A Hierarchy of Supermartingales for $ω$-Regular Verification
Satoshi Kura, Hiroshi Unno
TL;DR
The paper tackles the challenge of certifying almost-sure satisfaction of ω-regular properties in Markov chains by introducing a hierarchy of supermartingale-based certificates. It extends Streett-based approaches with Generalised Streett Supermartingales (GSSMs), Distribution-valued Streett SSMs (DVSSMs), and parity-oriented Progress-Measure SSMs (PMSMs), including lexicographic extensions (LexGSSMs, LexPMSMs) to enhance automation. The authors prove completeness results (GSSMs for positive recurrence, DVSSMs for null recurrence) and establish equivalences and translations between extended forms, culminating in a sound and relatively complete algorithm for LexPMSM synthesis and a prototype tool with favorable experimental results. This work significantly broadens the class of ω-regular verification problems that can be certified automatically, offering practical techniques beyond the traditional Streett supermartingales. The approach provides a structured framework for automated verification of infinite-state probabilistic programs and lays the groundwork for future extensions to MDPs and stochastic games.
Abstract
We propose new supermartingale-based certificates for verifying almost sure satisfaction of $ω$-regular properties: (1) generalised Streett supermartingales (GSSMs) and their lexicographic extension (LexGSSMs), (2) distribution-valued Streett supermartingales (DVSSMs), and (3) progress-measure supermartingales (PMSMs) and their lexicographic extension (LexPMSMs).
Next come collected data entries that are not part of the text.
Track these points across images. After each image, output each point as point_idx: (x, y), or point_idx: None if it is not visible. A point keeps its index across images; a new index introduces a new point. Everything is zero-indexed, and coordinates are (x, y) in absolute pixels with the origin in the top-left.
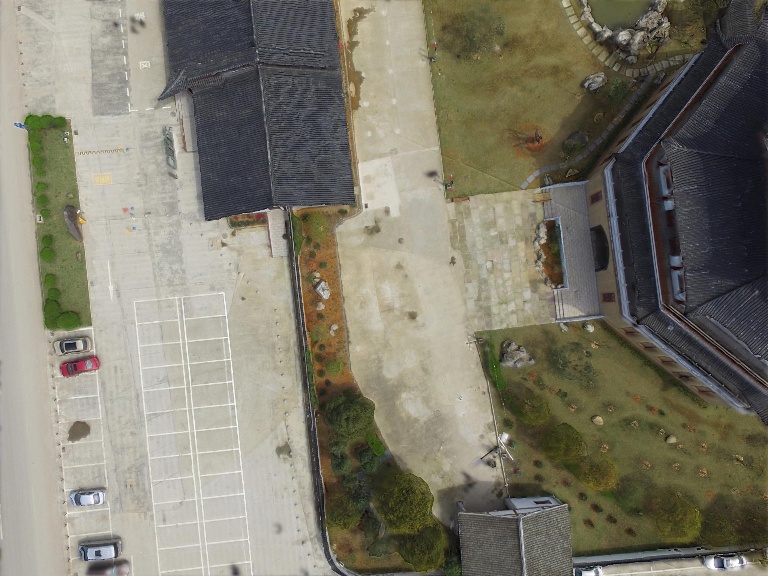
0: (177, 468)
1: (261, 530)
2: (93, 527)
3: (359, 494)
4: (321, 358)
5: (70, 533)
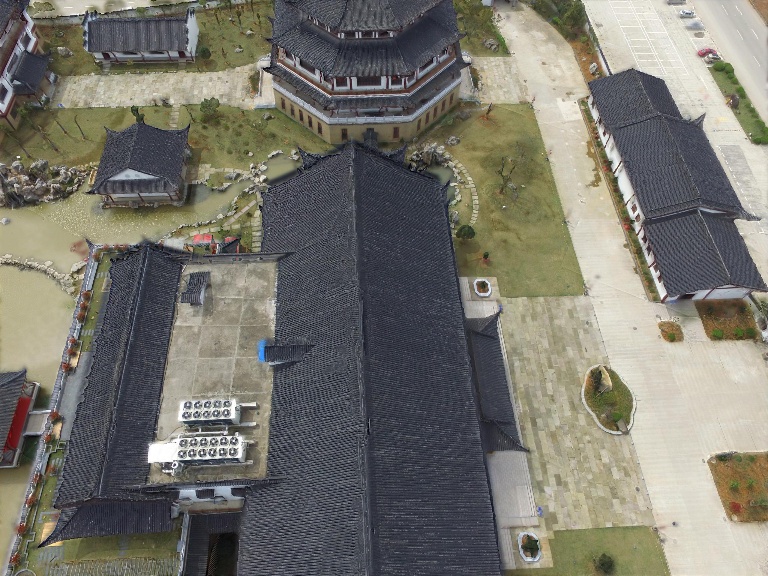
0: (649, 23)
1: (604, 4)
2: (682, 8)
3: (565, 2)
4: (589, 48)
5: (691, 6)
GSSMs, LexGSSMs, and DVSSMs are derived from least-fixed point characterisations of positive recurrence and null recurrence of Markov chains with respect to given Streett conditions; and PMSMs and LexPMSMs are probabilistic extensions of parity progress measures. We study the hierarchy among these certificates and existing certificates, namely Streett supermartingales, by comparing the classes of problems that can be verified by each type of certificates. Notably, we show that our certificates are strictly more powerful than Streett supermartingales. We also prove completeness of GSSMs for positive recurrence and of DVSSMs for null recurrence: DVSSMs are, in theory, the most powerful certificates in the sense that for any Markov chain that almost surely satisfies a given $ω$-regular property, there exists a DVSSM certifying it. We provide a sound and relatively complete algorithm for synthesising LexPMSMs, the second most powerful certificates in the hierarchy. We have implemented a prototype tool based on this algorithm, and our experiments show that our tool can successfully synthesise certificates for various examples including those that cannot be certified by existing supermartingales.